### [READING PASSAGE]
-*-

Image: CDC on Unsplash
Today is the start of Boris Johnson’s long-awaited four-step plan to lifting lockdown in England, which will begin with the reopening of schools up and down the country. However, this plan has been met with a lot of criticism.
The Prime Minister’s four-step road map will measure the country’s progress against Covid-19 by reflecting on data every 4 weeks, followed by a week notice to be given to the public. The government will monitor the progress from evidence that jabs are reducing hospital admissions and deaths, and how efficiently the vaccine is being deployed. So far, 21.7million people in the UK (33% of the population) have received at least one dose of the vaccine and over a million people have been fully vaccinated.
From today, all primary and secondary pupils will return to school. Practical higher education courses can resume, as well as children’s outdoors sports and activities. The new rules also allow one designated visitor for people living in care homes and wraparound childcare. Next month, we can hope for the “rule of 6” to be reintroduced and organised outdoor sport for children and adults.
Two primary school teachers, Miss Sperling from Coventry and Ms Spiers from Southam, have been working throughout lockdown and dividing their time between online and face-to-face learning. Both teachers have shared their thoughts about going back to school full-time, with the consensus of “feeling ok” about the decision.

-*-

### [RAW DATA]
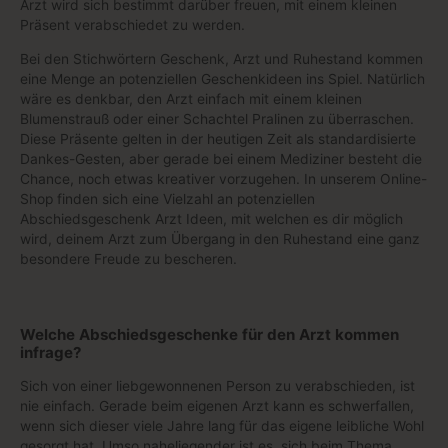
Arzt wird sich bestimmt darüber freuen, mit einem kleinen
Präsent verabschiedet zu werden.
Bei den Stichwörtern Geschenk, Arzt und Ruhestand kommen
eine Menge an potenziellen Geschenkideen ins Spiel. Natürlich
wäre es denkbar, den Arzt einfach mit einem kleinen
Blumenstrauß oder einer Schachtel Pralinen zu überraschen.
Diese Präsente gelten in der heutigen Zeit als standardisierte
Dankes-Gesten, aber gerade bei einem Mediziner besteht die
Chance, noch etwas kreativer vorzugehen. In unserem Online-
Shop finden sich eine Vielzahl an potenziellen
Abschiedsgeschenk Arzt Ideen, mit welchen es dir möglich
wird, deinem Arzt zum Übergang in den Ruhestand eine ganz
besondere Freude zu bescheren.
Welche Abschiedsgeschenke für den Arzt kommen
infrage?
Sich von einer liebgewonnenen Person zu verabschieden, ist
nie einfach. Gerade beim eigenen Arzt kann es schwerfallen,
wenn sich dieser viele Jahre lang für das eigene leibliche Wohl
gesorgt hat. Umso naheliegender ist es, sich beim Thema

-*-

### [TASKS AND EXERCISES]
• A. According to the article on lifting lockdown in England, how many people in the UK have received at least one dose of the vaccine so far?
• B. Retype the article on lifting lockdown in England from "Image: CDC on" up to and including "been fully vaccinated.".
• C. Extend the article on lifting lockdown in England, picking up after its final sentence.

### [TASK-BY-TASK OUTPUTS]
• A. 21.7 million people, which is 33% of the population.

• B.
Image: CDC on Unsplash
Today is the start of Boris Johnson’s long-awaited four-step plan to lifting lockdown in England, which will begin with the reopening of schools up and down the country. However, this plan has been met with a lot of criticism.
The Prime Minister’s four-step road map will measure the country’s progress against Covid-19 by reflecting on data every 4 weeks, followed by a week notice to be given to the public. The government will monitor the progress from evidence that jabs are reducing hospital admissions and deaths, and how efficiently the vaccine is being deployed. So far, 21.7million people in the UK (33% of the population) have received at least one dose of the vaccine and over a million people have been fully vaccinated.

• C.
Throughout the pandemic, the government prioritised face-to-face teaching and had managed to keep schools open during the Autumn term. This was done even when all other non-essential businesses were forced to close, and people were told to stay at home unless “absolutely necessary”. According to JHU CSSE, there were only 1295 new positive Covid cases when schools opened in September 2020.
Despite surging cases leading up to the New Year and a new variant of the virus, the PM, known affectionately as ‘BoJo’, assured parents that children would return to school on the 4th of January 2021.
Within a day, he announced to the nation that he was ordering the closure of all schools and universities. A sensible idea as the spread of coronavirus in England was the worst it had ever been, with 68,000 positive covid cases.
Although, Miss Sperling shared her annoyance saying: “Getting told on Monday evening that you need to start doing remote learning from 9am the next day was ridiculous.”
On the 7th of March 2021, the recorded cases had dropped dramatically to a little over 5000; but is this still too high to reopen schools?
Ms Spiers said: “I’m ok with being back, as everyone will be in the same room and you can monitor what children are learning and how they are learning it.”
Whereas Miss Sperling joked: “The only thing I needed was to brush up on my teaching, after almost 3 months without teaching a full class.”
What risks and challenges will teachers face?
Miss Sperling believes the transition back to school will be quite smooth – implementing what they had learnt from the first lockdown.
She said: “My school had a bridging week at the start of the month. We invited children who are vulnerable or have Autism Spectrum Disorder, so they could get reaccustomed to school.”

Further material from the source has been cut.